## [Exercise objective]
Answer these from the text on PTSD below:
1. What part of the brain uses logic and thought to make decisions?
2. Into how many categories are the common symptoms of PTSD broken?
3. In exposure therapy, what is the person gradually exposed to?

The symptoms of PTSD can be explained by a phenomenon known as “the amygdala hijack.”  Put simply, the amygdala is a small part of the brain that regulates our “fight, flight, or freeze response.”  In short, it does not think – it reacts.  When we feel safe, the neocortex, the part of the brain that uses logic and thought to make decisions, controls our behavior, “consulting” with the amygdala to make sure we are safe.  However, when we sense danger, the amygdala takes control away from the neocortex, so we can make decisions quickly and stay safe.  In people diagnosed with PTSD, the amygdala becomes hypersensitive from the exposure to trauma, leaving the amygdala in control more often than it needs to be. This leaves someone with PTSD on almost constant alert, sensing danger when no danger exists, and often reacting out of fear/anxiety before they can start thinking things through.

The chronic hyperarousal state caused by “the amygdala hijack” explains the common symptoms of PTSD, which are broken into 4 categories:

  1. Re-experiencing the event – via intrusive thoughts, dissociative flashbacks, and/or nightmares
  2. Avoiding reminders (“triggers”) of the event – actively staying away from people, places, activities, and/or thoughts that remind the person of the event
  3. Depression and/or social withdrawal
  4. Hyper-alertness – Frequent irritability, anxiety, poor sleep, poor concentration, and/or startling easily

Not surprisingly, people with PTSD can have difficulty remaining productive at school/work, and maintaining social and romantic relationships with others.  The symptoms, and personal/social effects of these symptoms, often lead to co-occurring depression and anxiety. In addition, people with PTSD may start using substances in an effort to escape the intensity of their symptoms, often leading to substance use issues, as well as worsened depression and anxiety.  This combination of intense symptoms often leads to suicidal thoughts, making people with PTSD 15 time more likely to attempt suicide.


Thankfully, PTSD is highly treatable. Treatment usually does not eliminate PTSD symptoms, but helps make them more manageable. Standard therapies for anxiety, such as exposure therapy (in which the person is gradually exposed to increasingly intense reminders of the event) can be successful in treating PTSD. Versions of cognitive-behavioral therapy, such as stress inoculation therapy (in which the person learns increasingly effective coping skills/strategies to decrease symptoms) and cognitive processing therapy (in which the person improves their mood/behaviors by modifying their thoughts/beliefs about the event) are also helpful.

## [Supplied data]

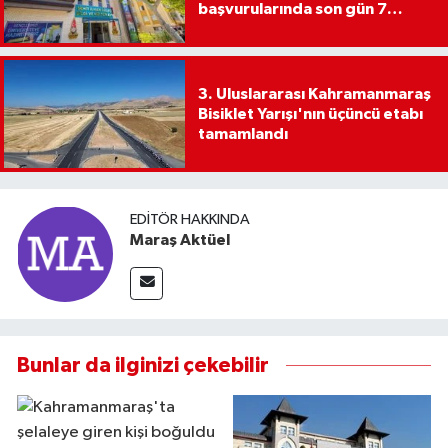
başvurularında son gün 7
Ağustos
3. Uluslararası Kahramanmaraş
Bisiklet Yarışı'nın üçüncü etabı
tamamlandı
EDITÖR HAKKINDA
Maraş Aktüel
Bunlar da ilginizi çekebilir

## [Task answer]
1. The neocortex
2. Four
3. Increasingly intense reminders of the event